Johnny Gaudreau stunned the hockey world on Wednesday night by foregoing expectations and deciding to sign with the Columbus Blue Jackets.
Heading into free agency, it was expected that the Salem, N.J., native was going to sign close to home, with the New Jersey Devils, Philadelphia Flyers and New York Islanders the front-runners to land his services.
But after he put pen to paper on his seven-year, $68.25-million contract, there was overwhelming confusion and amazement that one of the best wingers in the game opted to commit his future to a franchise that is more than 500 miles away from home and has one playoff series victory in its 21-year history.
For Gaudreau, however, the answer was pretty simple: he just wants to have fun.
“I’d never been to Columbus before until I made it to the NHL, so when I started playing there I didn’t know what I was walking into, and I was just … ‘Wow!'” Gaudreau told The Athletic's Aaron Portzline. “They’ve always had great crowds, really into the game. I said to myself then, ‘This looks like a really fun place to play.’”
One key part of Nationwide Arena, and a feature that has been fully embraced by the Blue Jackets and their fan base, is a giant Civil War-era cannon that goes off every time the home team scores. Gaudreau has a complicated past with the cannon, but fortunately he believes he can get over his fear.
Johnny Gaudreau is known to have beef with the Cannon in Columbus. pic.twitter.com/siwco7DqIR
— rob (@IvanIvanlvan) July 13, 2022
“That cannon kind of scares me a little bit, and I’ve had a run-in with that cannon a couple of times,” Gaudreau said. “I used to not want to hear it. Now I want to hear it all the time. Hopefully we’ll get that thing really blasting this season.”
Beyond the environment, fans and the now-beloved cannon, Gaudreau said he was enticed to play with some familiar faces in the Columbus locker room.
“I played in the (world championships) with Zach Werenski. I’ve known Eric Robinson for like 15-20 years. And some former guys, like Cam Atkinson and Dalton Prout… those guys were just like, ‘You’re going to absolutely love the place,’” Gaudreau said.

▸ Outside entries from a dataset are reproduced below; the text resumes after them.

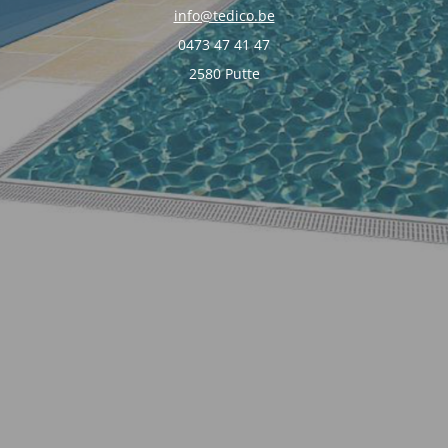
info@tedico.be
0473 47 41 47
2580 Putte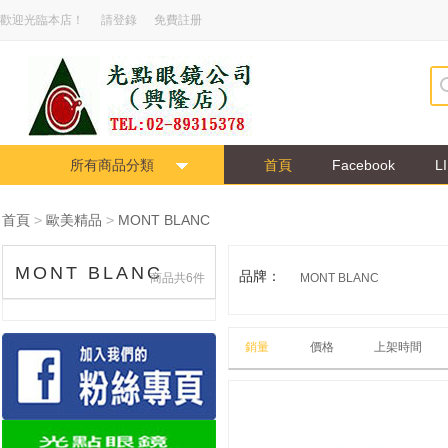
歡迎光臨本店！
請登錄
免費註册
所有商品分類
首頁
Facebook
L
首頁
>
歐美精品
>
MONT BLANC
MONT BLANC
品牌：
商品共6件
MONT BLANC
銷量
價格
上架時間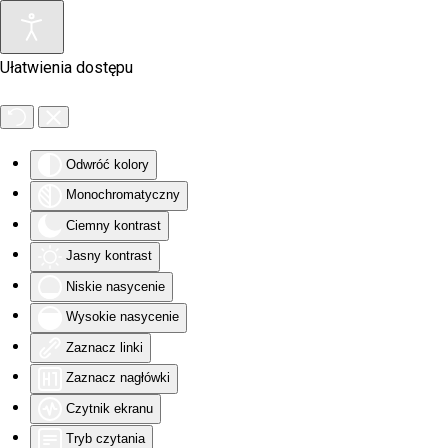
Skip to main content
Ułatwienia dostępu
Odwróć kolory
Monochromatyczny
Ciemny kontrast
Jasny kontrast
Niskie nasycenie
Wysokie nasycenie
Zaznacz linki
Zaznacz nagłówki
Czytnik ekranu
Tryb czytania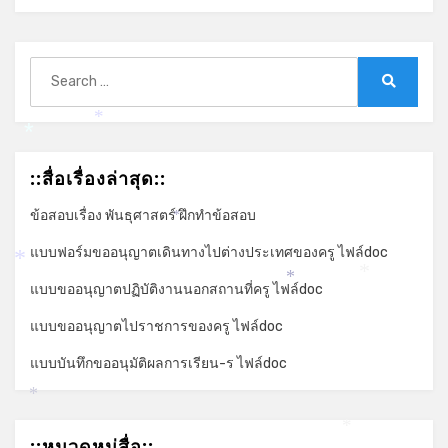
Search
for:
Search
*
*
::สื่อเรื่องล่าสุด::
ข้อสอบเรื่อง พันธุศาสตร์ ฝึกทำข้อสอบ
*
แบบฟอร์มขออนุญาตเดินทางไปต่างประเทศของครู ไฟล์doc
*
*
*
แบบขออนุญาตปฏิบัติงานนอกสถานที่ครู ไฟล์doc
แบบขออนุญาตไปราชการของครู ไฟล์doc
แบบบันทึกขออนุมัติผลการเรียน-ร ไฟล์doc
*
*
::หมวดหมู่สื่อ::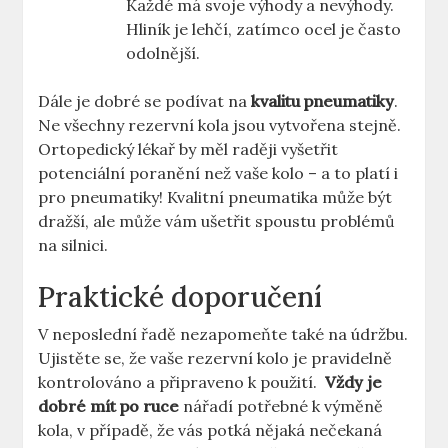
Každé má⁢ svoje ⁤výhody a‌ nevýhody.
Hliník je lehčí, zatímco ocel je často‌
odolnější.
Dále je dobré se podívat na
kvalitu pneumatiky
.
Ne všechny rezervní⁤ kola jsou⁣ vytvořena stejně.
Ortopedický lékař by měl raději vyšetřit
potenciální poranění než vaše⁤ kolo –⁢ a to platí i
pro pneumatiky! Kvalitní pneumatika‍ může⁢ být
dražší,⁤ ale​ může⁢ vám⁣ ušetřit spoustu problémů
na silnici.
Praktické ⁣doporučení
V⁣ neposlední‍ řadě nezapomeňte také ‍na údržbu.‍
Ujistěte se, ‍že vaše rezervní kolo je ‌pravidelně
kontrolováno a připraveno k použití. ⁣
Vždy ⁢je ​
dobré mít⁢ po ruce
nářadí potřebné k výměně
kola, v případě, že‍ vás potká nějaká nečekaná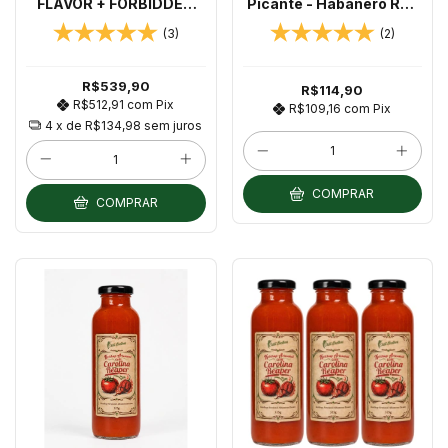
FLAVOR + FORBIDDEN
Picante - Habanero Red
GOLD - 2 molhos de
+ Carolina Reaper 325g
(3)
(2)
375ml
R$539,90
R$114,90
R$512,91
com
Pix
R$109,16
com
Pix
4
x de
R$134,98
sem juros
COMPRAR
COMPRAR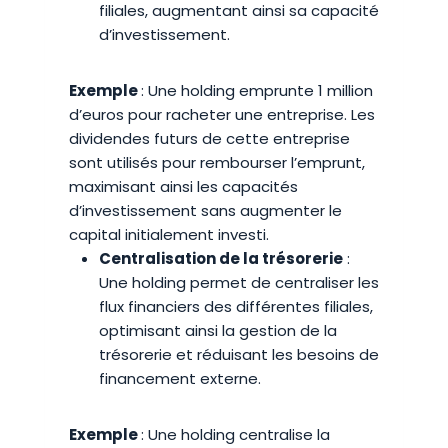
filiales, augmentant ainsi sa capacité
d’investissement.
Exemple
: Une holding emprunte 1 million
d’euros pour racheter une entreprise. Les
dividendes futurs de cette entreprise
sont utilisés pour rembourser l’emprunt,
maximisant ainsi les capacités
d’investissement sans augmenter le
capital initialement investi.
Centralisation de la trésorerie
:
Une holding permet de centraliser les
flux financiers des différentes filiales,
optimisant ainsi la gestion de la
trésorerie et réduisant les besoins de
financement externe.
Exemple
: Une holding centralise la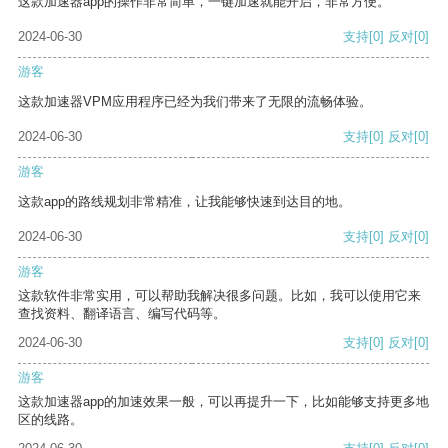
这款加速器app的操作非常简单，一键加速就能开启，非常方便。
2024-06-30
支持
[0]
反对
[0]
游客
这款加速器VPM应用程序已经为我们带来了无限的流畅体验。
2024-06-30
支持
[0]
反对
[0]
游客
这款app的路线规划非常精准，让我能够快速到达目的地。
2024-06-30
支持
[0]
反对
[0]
游客
这款软件非常实用，可以帮助我解决很多问题。比如，我可以使用它来
查找资料、翻译语言、编写代码等。
2024-06-30
支持
[0]
反对
[0]
游客
这款加速器app的加速效果一般，可以再提升一下，比如能够支持更多地
区的线路。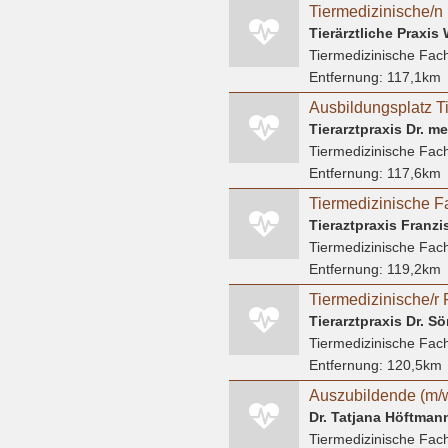
Tiermedizinische/n 
Tierärztliche Praxi
Tiermedizinische Fach
Entfernung:
117,1km
Tierarztpraxis Dr. m
Tiermedizinische Fach
Entfernung:
117,6km
Tiermedizinische F
Tieraztpraxis Fran
Tiermedizinische Fach
Entfernung:
119,2km
Tiermedizinische/r 
Tierarztpraxis Dr. 
Tiermedizinische Fach
Entfernung:
120,5km
Dr. Tatjana Höftmann
Tiermedizinische Fach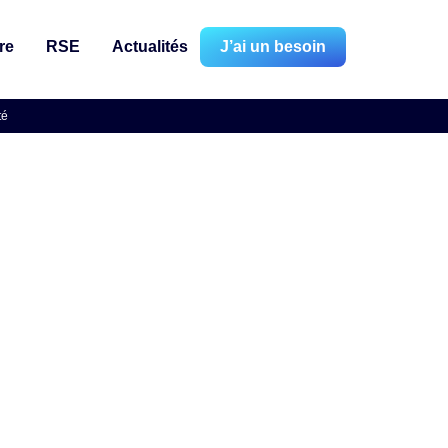
re
RSE
Actualités
J’ai un besoin
té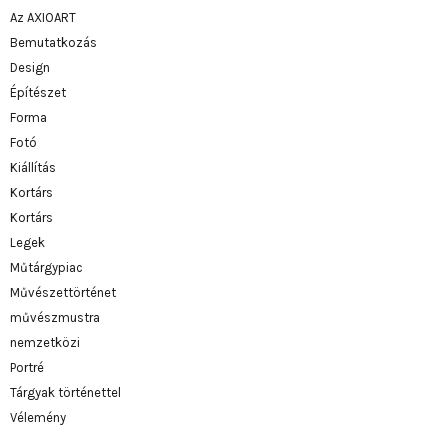
Az AXIOART
Bemutatkozás
Design
Építészet
Forma
Fotó
Kiállítás
Kortárs
Kortárs
Legek
Műtárgypiac
Művészettörténet
művészmustra
nemzetközi
Portré
Tárgyak történettel
Vélemény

While professional sports teams in Ohio have historically not been looked at as an appealing destination for star players, Gaudreau’s signing might change the tides ever so slightly. Blue Jackets GM Jarmo Kekalainen certainly wants to make it that way, specifically for his team.
“I think we can finally get rid of the bull**** that this is somehow a bad destination, a bad city, whatever,” Kekalainen said. “Because it’s never been true. We got a bad rap because a couple of people decided all along that they weren’t going to be here long-term for various reasons, but it has never been about the city or the organization.
"We’ve just had to shut our mouth and deal with that, but every time I see a comment like that, I get a rash.”
Well, hopefully Kekalainen’s skin will be rash-free for the next seven years, since Columbus has put themselves on the map as an up-and-coming team on the brink of success. Last season, the Blue Jackets finished 19 points out of a playoff spot with a 37-38-7 record, but will certainly now be a hip dark horse playoff pick with Gaudreau in the fold.
They still have some work to do this offseason. The Blue Jackets have a shade over $3 million in cap space and still have to sign restricted free agent winger Patrik Laine to a new contract, so more moves will need to be made. But that's a small price to pay to lock in one of the game's top players.
“We thought about it long and hard,” Kekalainen said. “We’re confident we can make it all work. This doesn’t change our position on Laine at all. We’re going to approach (negotiations with Laine) like it’s a work in progress, but we have plans to keep ’em both.”